* **Description of the task**
Each line of the records below that contains "APERTURE" needs to be copied.

* **Working data**
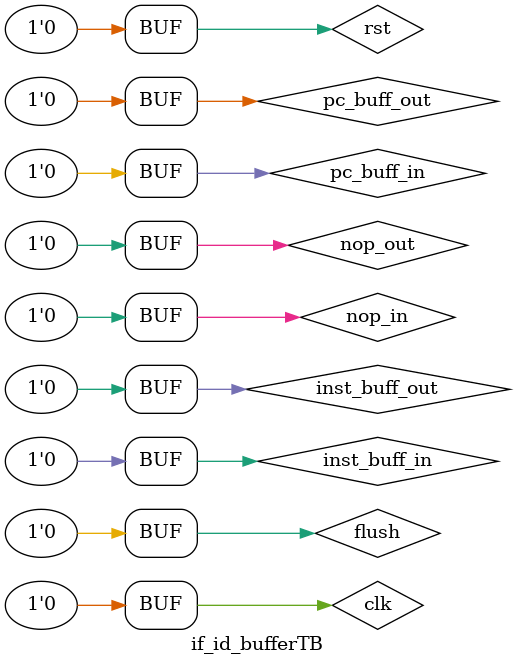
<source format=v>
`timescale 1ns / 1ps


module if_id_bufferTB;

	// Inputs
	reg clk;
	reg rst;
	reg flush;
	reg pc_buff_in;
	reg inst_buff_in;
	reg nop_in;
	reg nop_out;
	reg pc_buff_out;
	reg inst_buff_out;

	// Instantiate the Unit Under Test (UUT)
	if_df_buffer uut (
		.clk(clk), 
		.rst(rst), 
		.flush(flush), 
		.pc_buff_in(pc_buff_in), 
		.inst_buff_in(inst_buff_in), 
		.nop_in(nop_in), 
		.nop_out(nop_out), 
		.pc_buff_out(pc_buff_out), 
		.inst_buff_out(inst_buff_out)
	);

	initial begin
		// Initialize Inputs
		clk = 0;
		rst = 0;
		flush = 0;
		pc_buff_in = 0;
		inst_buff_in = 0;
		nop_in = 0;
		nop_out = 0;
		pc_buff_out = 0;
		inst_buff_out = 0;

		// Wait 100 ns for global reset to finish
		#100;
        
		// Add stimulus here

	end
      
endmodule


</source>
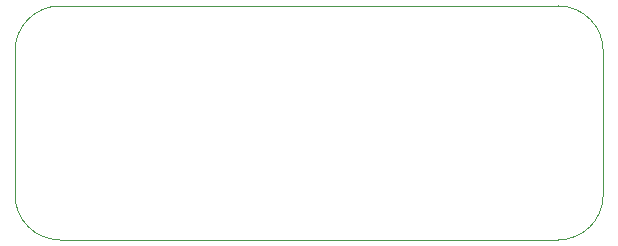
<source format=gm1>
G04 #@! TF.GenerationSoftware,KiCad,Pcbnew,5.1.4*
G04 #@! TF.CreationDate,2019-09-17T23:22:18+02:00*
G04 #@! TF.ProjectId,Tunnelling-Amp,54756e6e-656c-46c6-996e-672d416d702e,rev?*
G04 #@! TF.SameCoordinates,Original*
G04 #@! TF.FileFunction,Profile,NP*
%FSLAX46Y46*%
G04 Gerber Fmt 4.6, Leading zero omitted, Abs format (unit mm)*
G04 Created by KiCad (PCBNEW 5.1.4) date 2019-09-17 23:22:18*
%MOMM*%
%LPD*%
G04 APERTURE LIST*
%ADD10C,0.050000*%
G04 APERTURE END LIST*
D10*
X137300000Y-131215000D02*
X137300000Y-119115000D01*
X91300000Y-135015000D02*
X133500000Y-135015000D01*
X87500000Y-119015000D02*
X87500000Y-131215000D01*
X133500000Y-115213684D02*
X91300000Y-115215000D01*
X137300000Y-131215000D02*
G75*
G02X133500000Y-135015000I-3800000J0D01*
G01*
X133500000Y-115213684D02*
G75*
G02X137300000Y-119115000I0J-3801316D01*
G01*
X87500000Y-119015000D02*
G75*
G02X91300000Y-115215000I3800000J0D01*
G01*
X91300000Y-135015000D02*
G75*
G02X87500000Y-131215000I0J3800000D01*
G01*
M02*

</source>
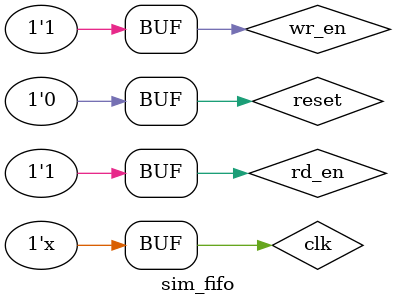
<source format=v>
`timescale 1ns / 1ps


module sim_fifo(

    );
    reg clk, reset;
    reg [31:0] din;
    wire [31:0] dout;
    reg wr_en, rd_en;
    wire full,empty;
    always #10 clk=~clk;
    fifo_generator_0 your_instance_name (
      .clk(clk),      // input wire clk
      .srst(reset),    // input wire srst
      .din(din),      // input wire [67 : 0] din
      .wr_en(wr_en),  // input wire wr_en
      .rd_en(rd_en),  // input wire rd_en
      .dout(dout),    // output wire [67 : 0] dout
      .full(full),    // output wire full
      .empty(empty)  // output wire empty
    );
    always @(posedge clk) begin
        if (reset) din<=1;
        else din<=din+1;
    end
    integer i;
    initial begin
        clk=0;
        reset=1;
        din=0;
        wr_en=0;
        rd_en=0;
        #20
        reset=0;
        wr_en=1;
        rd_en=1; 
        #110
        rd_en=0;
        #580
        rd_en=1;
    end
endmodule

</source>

* **Finished exercise**
G04 APERTURE LIST*
G04 APERTURE END LIST*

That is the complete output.